Ursachen und Symptome eines erhöhten Stresserlebens

Einem lebensbedrohenden Raubtier begegnen wir in unserem Alltag für gewöhnlich nicht mehr. Dennoch sind wir heute deutlich mehr Stressoren ausgesetzt als in der Steinzeit. Wir stehen unter sogenanntem psychosozialen Stress: Der Termindruck bei der Arbeit, die ständige Erreichbarkeit, die Schnelllebigkeit unseres Alltags u.v.m. Kurzum: Immer mehr in immer kürzerer Zeit. Dauerhafter Stress reduziert unsere Leistungsfähigkeit und erhöht die Anfälligkeit für Erkrankungen. Ein erhebliches Maß an subjektivem Leidensdruck, eine erhöhte Inanspruchnahme des Gesundheitssystems sowie eine Reduktion der Arbeitsproduktivität (und damit einhergehende wachsende volkswirtschaftliche Kosten) sind die Folge. Stress kann sich sehr variabel, auf körperlicher, oder auf psychischer Ebene, manifestieren. Weit verbreitet sind Erschöpfungszustände, Schmerzen, Nervosität, Schlafstörungen und Depressionen.
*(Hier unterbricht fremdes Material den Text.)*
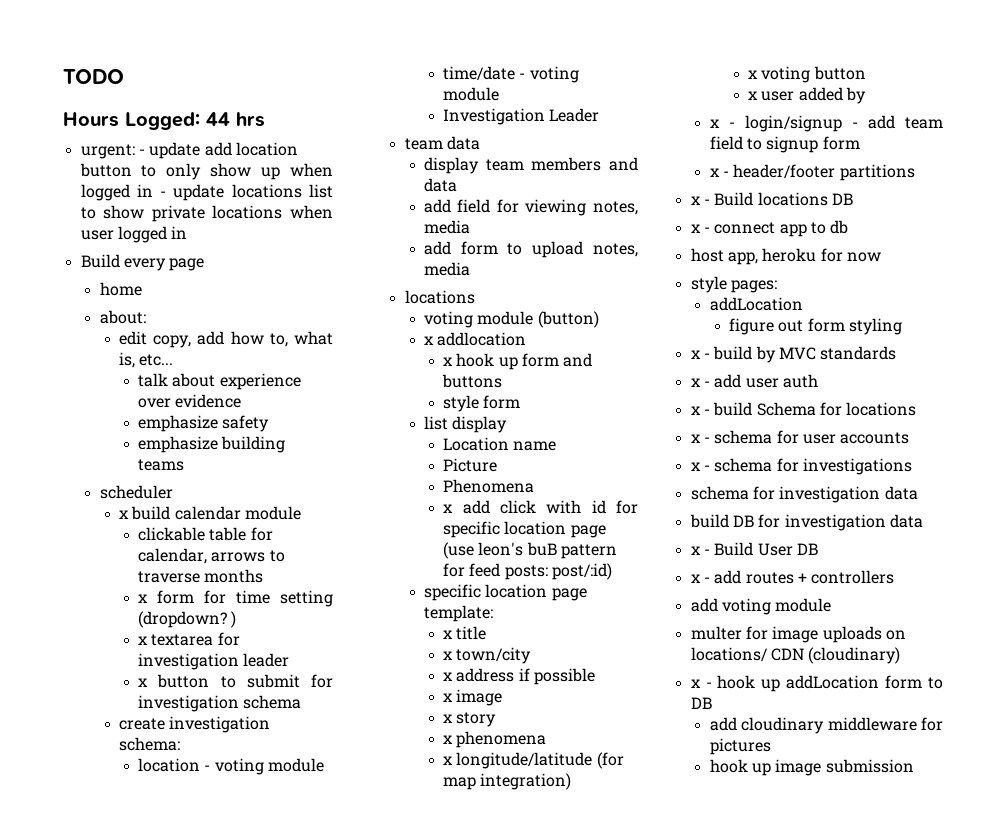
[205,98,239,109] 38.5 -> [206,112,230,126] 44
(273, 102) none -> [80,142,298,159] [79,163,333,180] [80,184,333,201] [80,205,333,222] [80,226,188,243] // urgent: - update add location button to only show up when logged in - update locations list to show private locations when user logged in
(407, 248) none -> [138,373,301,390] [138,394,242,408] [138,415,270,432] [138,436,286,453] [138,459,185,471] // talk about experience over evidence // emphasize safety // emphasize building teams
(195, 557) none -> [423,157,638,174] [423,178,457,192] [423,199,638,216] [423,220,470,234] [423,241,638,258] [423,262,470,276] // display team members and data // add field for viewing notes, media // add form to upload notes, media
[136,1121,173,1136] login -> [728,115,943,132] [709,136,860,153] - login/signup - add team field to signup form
Gesunder Umgang mit Stress und Stressbewältigung

Was kann die/der Betroffene tun, um diesen ungesunden Kreislauf zu entkommen? Zur Behandlung stress-assoziierter Erkrankungen sind multiple Fachdisziplinen involviert und gefordert. Da Stress und Schmerz eine hohe Wechselwirkung aufweisen, muss der interdisziplinären, multimodalen Schmerztherapie an dieser Stelle eine besonders große Relevanz zugeschrieben werden. Idealerweise setzt man aber an, bevor der Stress krank macht. Um mit Stresssituationen effektiver umgehen zu können, bieten sich diverse Stressbewältigungsstrategien an. Als längerfristige Stressbewältigungs-Strategien kommen vor allem Entspannungsverfahren (u.a. Progressive Muskelentspannung, oder Autogenes Training), regelmäßige Bewegung, ein gesundes und realistisches Zeit-Management, Selbstfürsorge und das Kultivieren von Beziehungsfertigkeiten in Betracht. Dabei ist es stets hoch individuell, was uns dabei hilft, Stress abzubauen. Probieren Sie aus, was Ihnen gut tut. Allerdings muss ein gesunder Umgang mit Stress in vielen Fällen erst erlernt werden. Scheuen Sie sich nicht davor, Hilfe in Anspruch zu nehmen, wenn Sie dabei Unterstützung brauchen.